• Source document
* start *

# Lowered 1.4 with Long Tube Headers



## EPTowing (Jan 24, 2010)

Does any one have there car lowered with long tube headers . I am getting ready to buy headers & I want to make sure the if I buy long tube that there not going to hit the ground. I hate to spend $1000 to $1500 for header & smash them on a speed bump or something.


----------



## EPTowing (Jan 24, 2010)

So no one has a lowered gto with long tube headers


----------



## 646904GTO (Feb 10, 2008)

I have mine lowered with LTs. You have to be kinda careful. I run adjustable Koni's on all 4 corners too. The speed bumps aren't the biggest issue, its those little parking stall stops and the pins that stick up and out of some of them. They will rip off the front cover when you back off of them.


----------



## jpalamar (Jul 22, 2008)

I wouldn't do LTs wit ha 1.4 drop.


----------



## 06SixOhGoat (Jun 19, 2010)

:agree ... are cars already sit low as it is stock. a .8 rear and 1.0 front will sit your car real nice.

i would do more than an inch personaly


----------



## EPTowing (Jan 24, 2010)

Ya i know our car sit kinda low stock but when you throw a set of 18 x 9.5 in the rear & a set of 18x8.5 in the front & drop the car down on the tire then they look sweet. 

Ok can anyone thats running long tube tell me how low there header hang belong the car or how high they are from the ground.


----------



## svede1212 (Nov 1, 2005)

with a 1.4" drop you're giving your self less than 3/4" for travel. The car will ride like crap and bottom out on the bump stops. I think the headers will not be the biggest problem.


----------



## EPTowing (Jan 24, 2010)

Well thats where your wrong. After replacing the front struts with a set of koni the car hasn't hit the bump stop but maybe two times & that was in a road contruction zone. The car is a little stiffer then it was but it ride nice & it looks hella sweet.


----------

* end *

• Material provided
* start *

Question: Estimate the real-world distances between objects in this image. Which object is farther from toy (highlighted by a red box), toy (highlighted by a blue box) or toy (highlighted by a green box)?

* end *

• What you will do
**a.** Swap in "curb stops" for "parking stall stops" in the part of the forum thread that opens with the words containing "## 646904GTO (Feb" and closes with "off of them.", and give that part again.
**b.** In the forum thread, how much travel does svede1212 say a 1.4" drop leaves?
**c.** Translate this sentence from the forum thread into Spanish: "I think the headers will not be the biggest problem."

• The results
**a.**
## 646904GTO (Feb 10, 2008)

I have mine lowered with LTs. You have to be kinda careful. I run adjustable Koni's on all 4 corners too. The speed bumps aren't the biggest issue, its those little curb stops and the pins that stick up and out of some of them. They will rip off the front cover when you back off of them.

**b.** Less than 3/4".

**c.** Creo que los colectores de escape no serán el mayor problema.